Milo ze odpowiadasz, lecz:
Dokonujac zakupu zalozylem ze ladowarka spelni swoja funkcje, gdyz niejedna nieoryginalna ladowarka dziala tak samo jak firmowa (budowa ladowarki nie jest skomplikowana)
Poniewaz zawsze testuje zakupiony towar, zrobilem 2 testy po ktorych wiem ze TEN zakup nie byl trafiony. Jedyna zaleta ladowarki to to ze naprawde szybko laduje (o 20-30% szybciej niz lad. stacjonarna)
Mam mozliwosc zwrotu zakupionego towaru, wiec nie wyrzucilem pieniedzy w bloto. A koszt przesylki traktuje jako koszt, ktory musialem poniesc abym mogl samodzielnie dokonac oceny towaru.
Czy mi szkoda 160 zl ? Z praktyki wiem ze dosc latwo kupic substytut oryginalu i oszczednosc 100 zl nie jest etykieta zbednej pazernosci tylko racjonalnego podejscia do problemu.
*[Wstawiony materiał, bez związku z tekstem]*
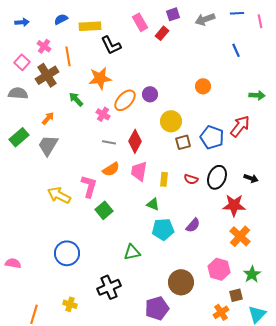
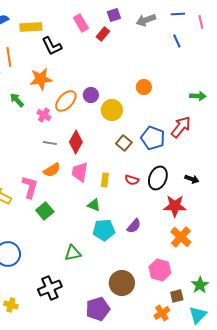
blue line: (236, 50) -> (177, 41), moved
yellow circle: (171, 121) -> (112, 110), moved
brown square: (183, 142) -> (124, 143), turned -35
green star: (252, 274) -> (200, 285), moved

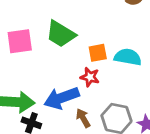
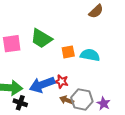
red star: (90, 77) -> (61, 81), moved
brown arrow: (83, 118) -> (67, 100), moved, turned -40

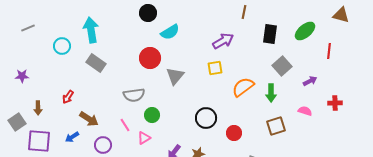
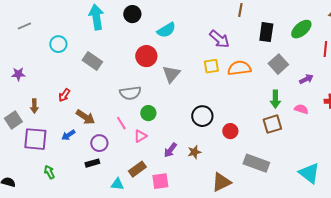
black circle: (148, 13) -> (132, 14), moved
cyan arrow: (91, 30) -> (96, 17), moved
purple arrow: (223, 41) -> (219, 39), turned 70
orange semicircle: (243, 87) -> (239, 68), moved, turned 30
green arrow: (271, 93) -> (275, 99), moved

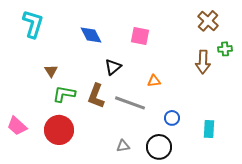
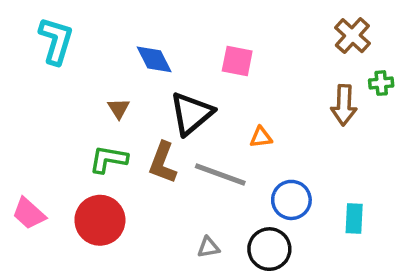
black triangle: (113, 67) -> (191, 114), size x1.6
brown triangle: (51, 71) -> (119, 108), moved
blue circle: (172, 118) -> (291, 200), size x1.5

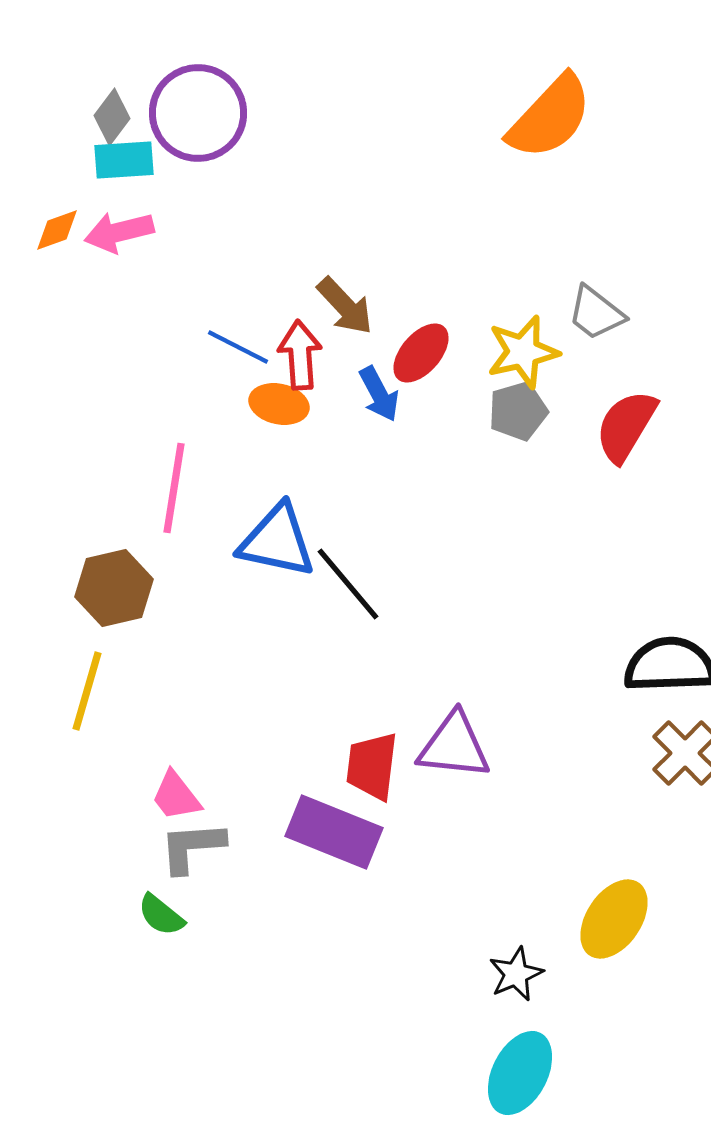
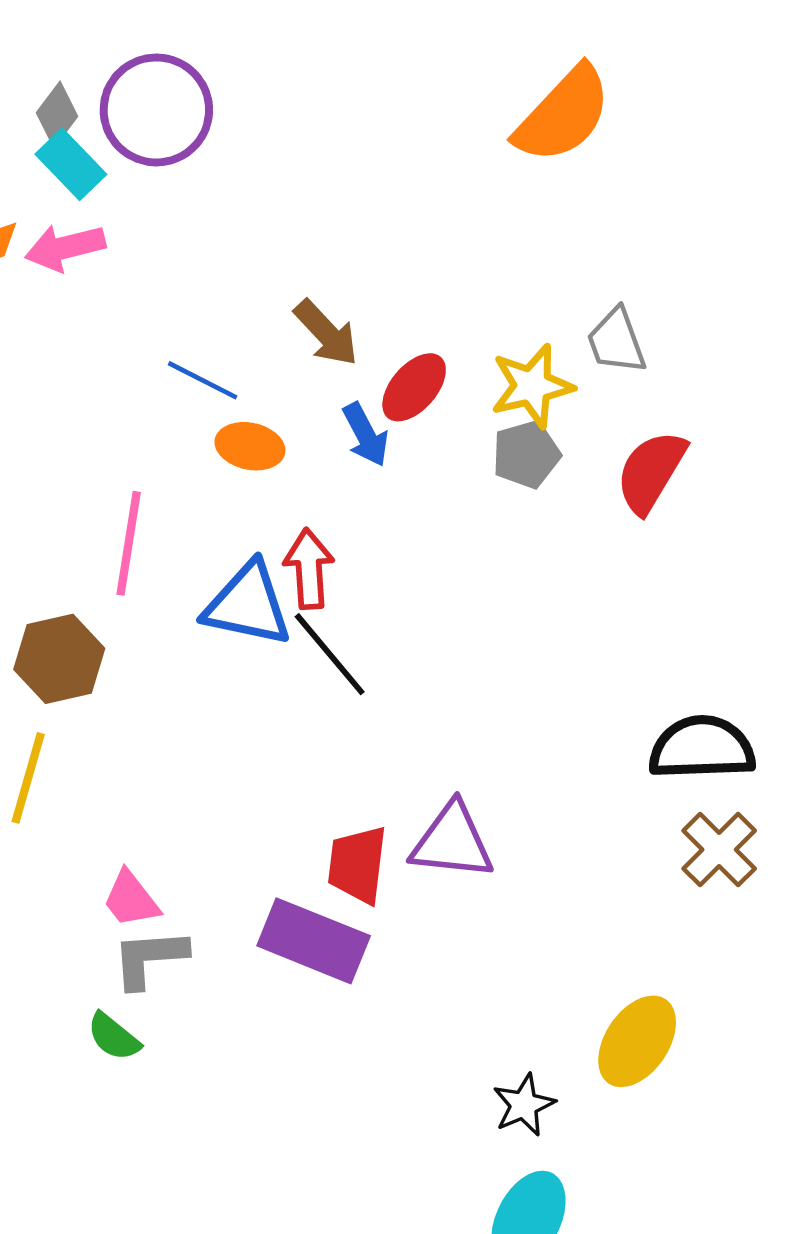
cyan rectangle: (124, 160) -> (71, 164), turned 50
gray trapezoid: (596, 313) -> (616, 341), turned 32
red arrow: (300, 355) -> (309, 569), moved

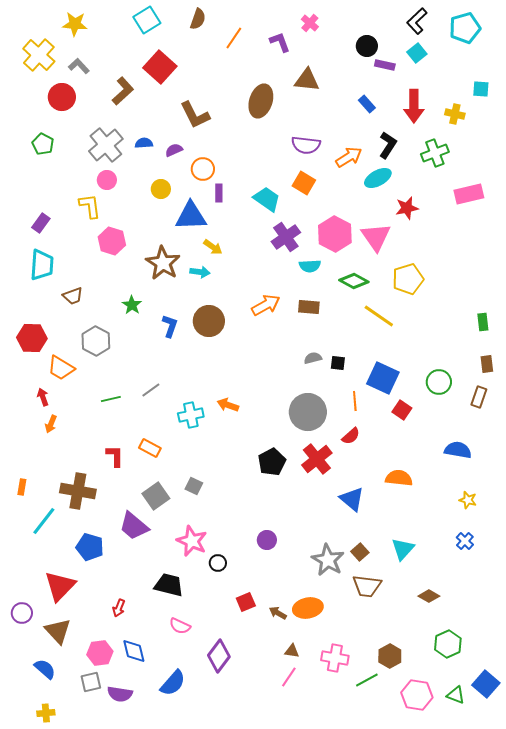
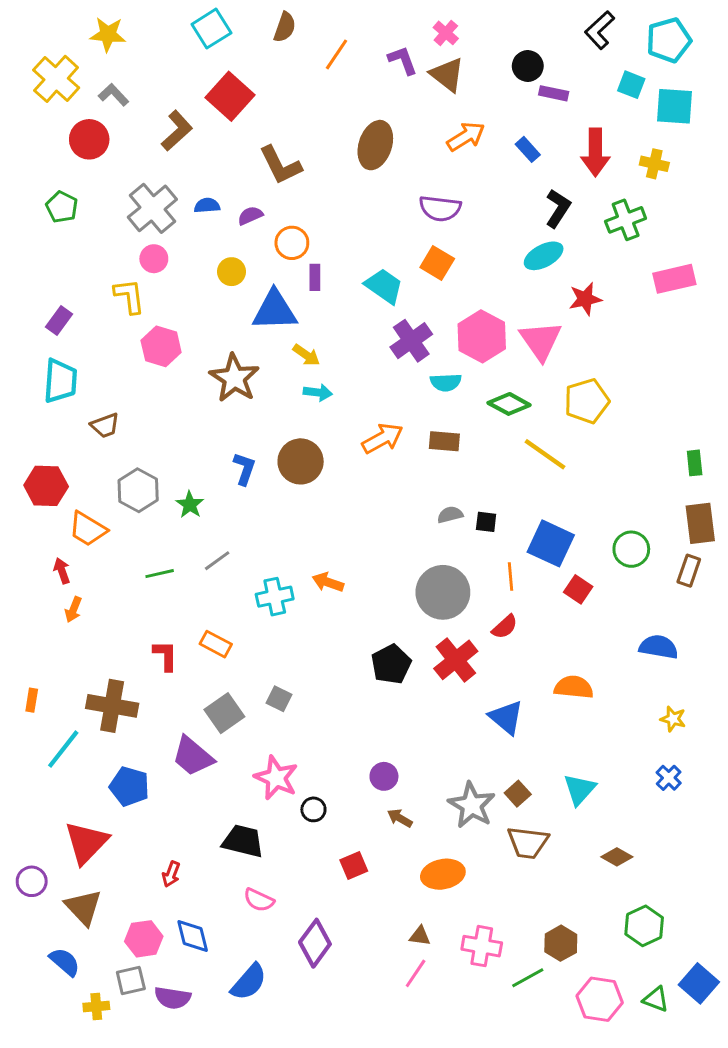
cyan square: (417, 53) -> (631, 85), moved, turned -30
brown triangle: (307, 80) -> (447, 75), moved, turned 32
cyan square: (481, 89) -> (674, 106), moved, size x1.6
orange arrow: (349, 157) -> (466, 136), moved
cyan arrow: (200, 272) -> (318, 392), moved
green star: (132, 305) -> (190, 505), moved
brown rectangle: (487, 364) -> (700, 523), size x1.6
brown arrow: (278, 613) -> (400, 818), moved
yellow cross: (46, 713) -> (96, 1006), moved

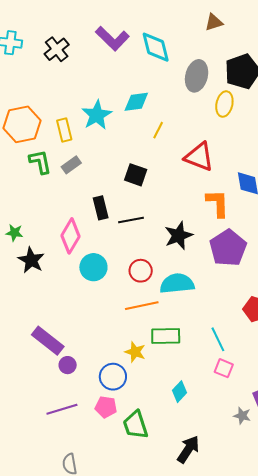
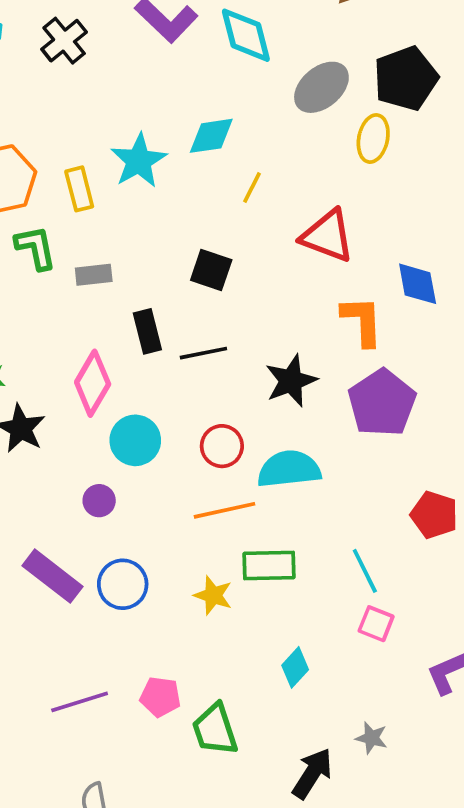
gray ellipse: (197, 76) -> (321, 87), turned 36
gray rectangle: (71, 165) -> (94, 275), moved, turned 30
purple circle: (68, 365) -> (99, 501), moved
blue circle: (113, 377) -> (123, 584), moved
gray star: (242, 416) -> (372, 738), moved

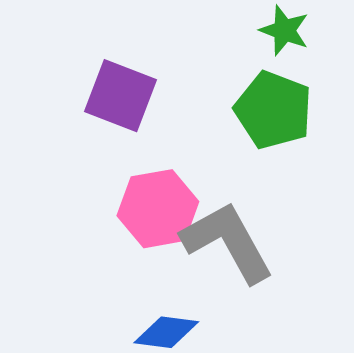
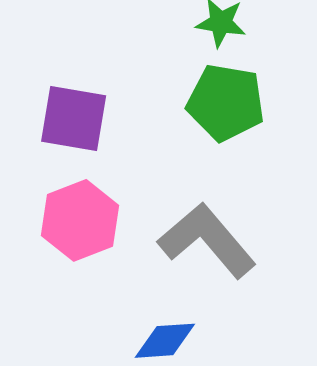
pink hexagon: (158, 209) -> (80, 220), moved

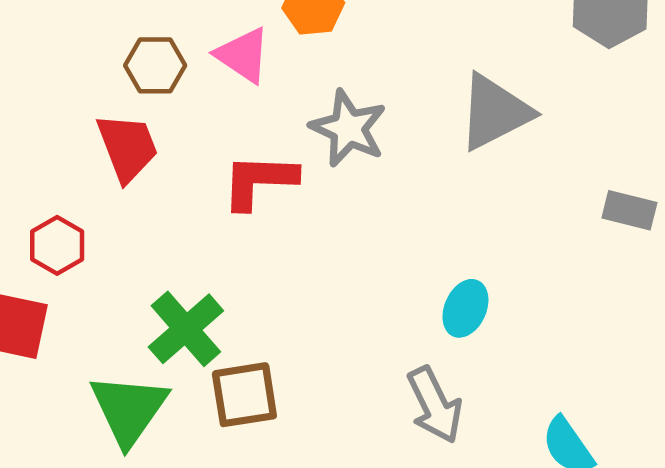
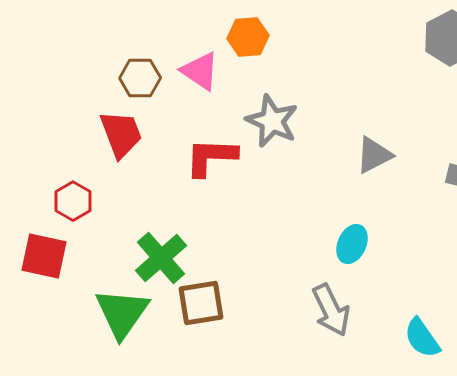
gray triangle: (495, 112) -> (374, 155), moved, size x0.7

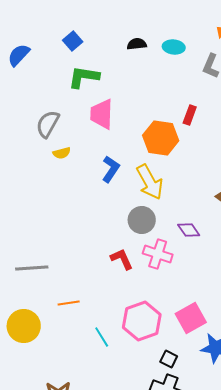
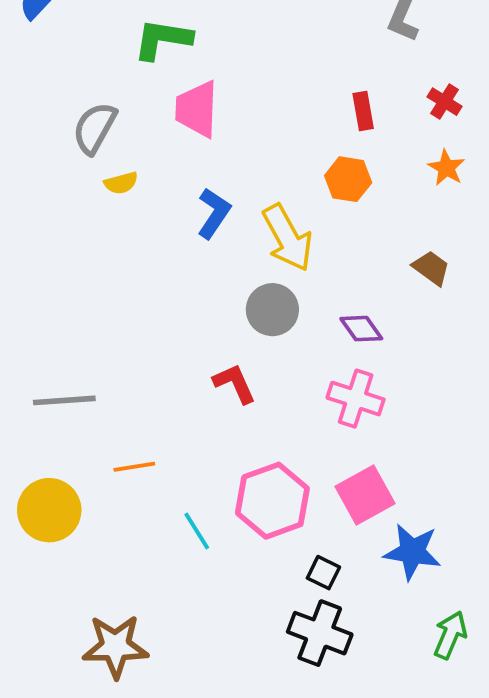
red rectangle: (190, 115) -> (363, 111), turned -30
orange hexagon: (161, 138) -> (348, 179), moved, size x0.7
pink cross: (158, 254) -> (356, 399), moved

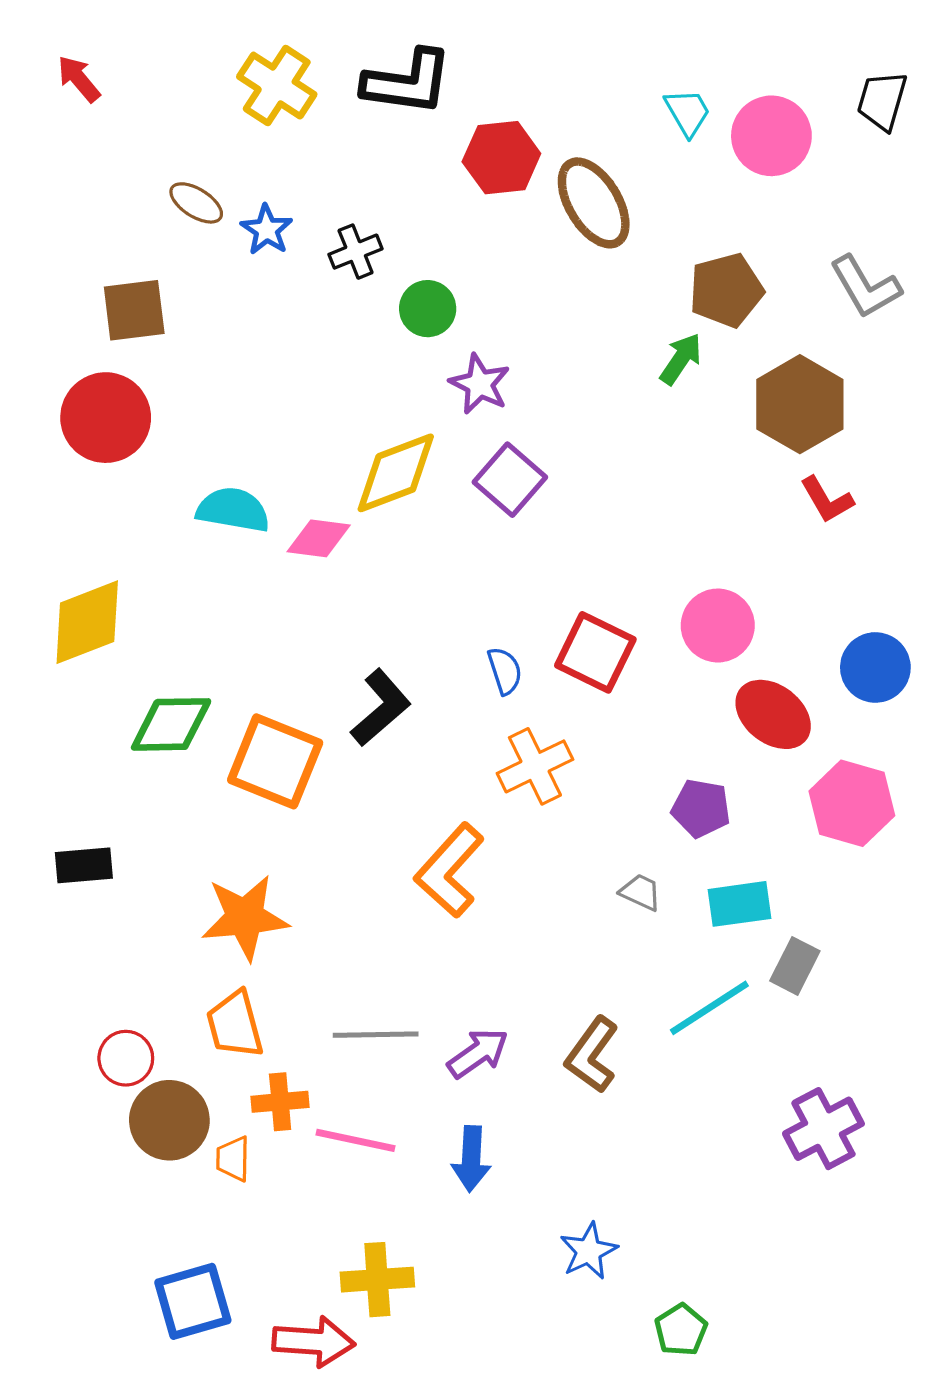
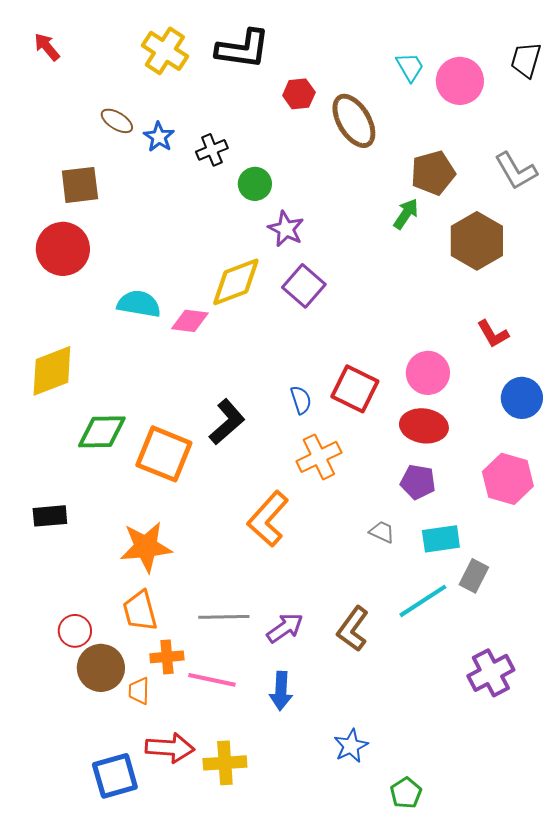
red hexagon: (501, 158) -> (299, 94), size x0.7
red L-shape: (827, 500) -> (493, 334), moved
red ellipse: (773, 714) -> (424, 426), moved, turned -30
red arrow: (314, 1342) -> (170, 748), moved

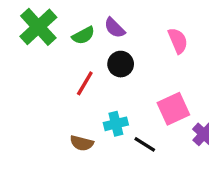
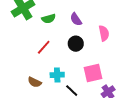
purple semicircle: (115, 28) -> (76, 19), moved
black circle: (121, 64) -> (76, 44), moved

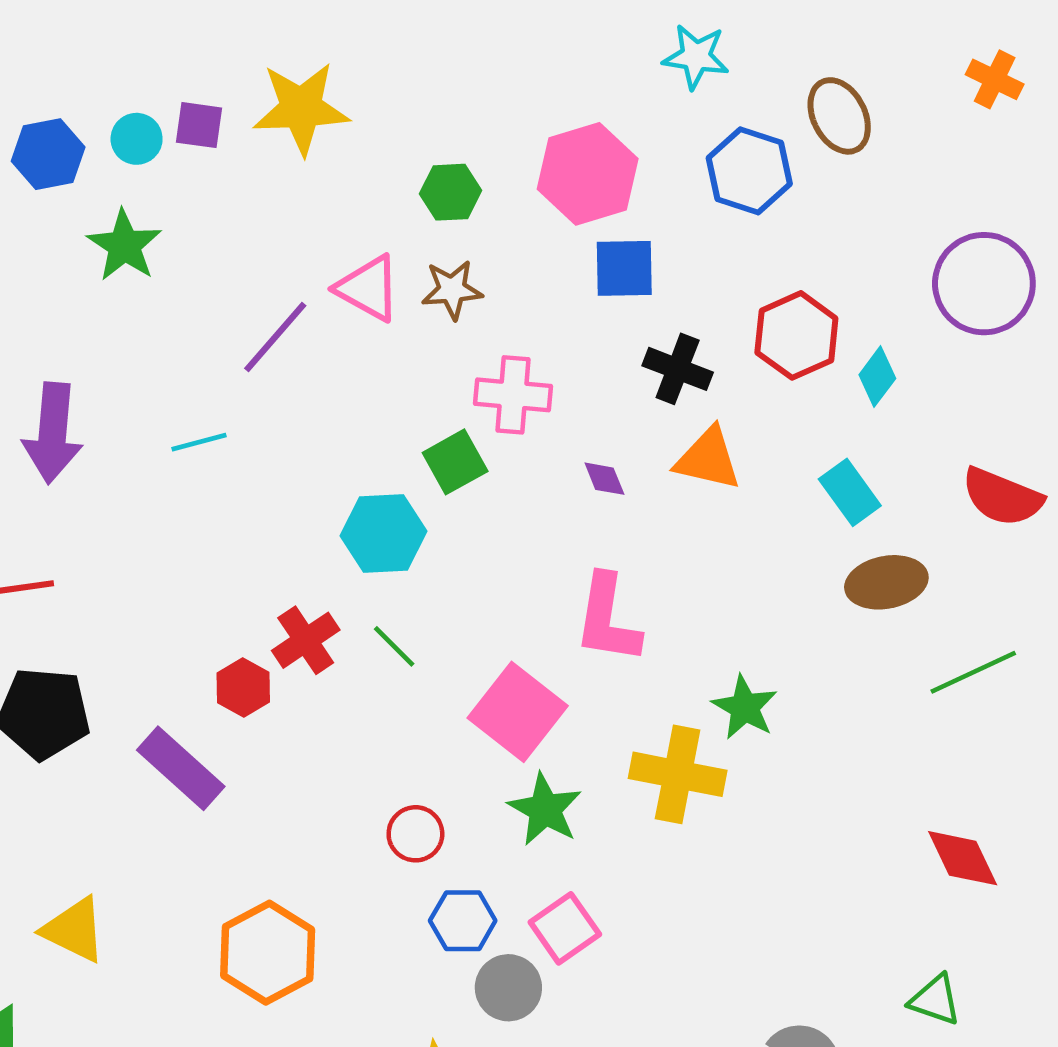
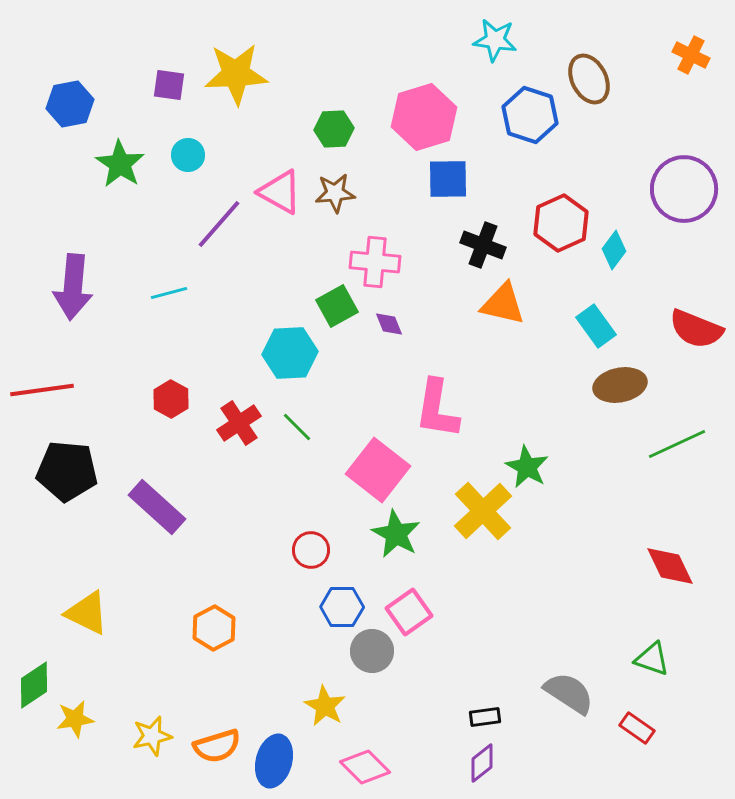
cyan circle: (137, 139) -> (188, 155), moved
purple diamond: (604, 479) -> (389, 324), moved
red hexagon: (243, 687) -> (171, 399), moved
yellow cross: (678, 774) -> (483, 511), turned 36
orange hexagon: (268, 953) -> (214, 628), size x0.7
Czy kupie oryginal ? Nie, aktualnie bede testowal ladowarke sprzedawana przez Vobis (polecaja ja do N500) w cenie okolo ~60 zl. poniewaz jeden z pracownikow Vobis-u posiada N520 i uzywa tej ladowarki oraz pozytywnie sie o niej wypowiada, wiec mysle ze bedzie to wlasciwy wybor, o czym zreszta (po testach) racze Was poinformowac.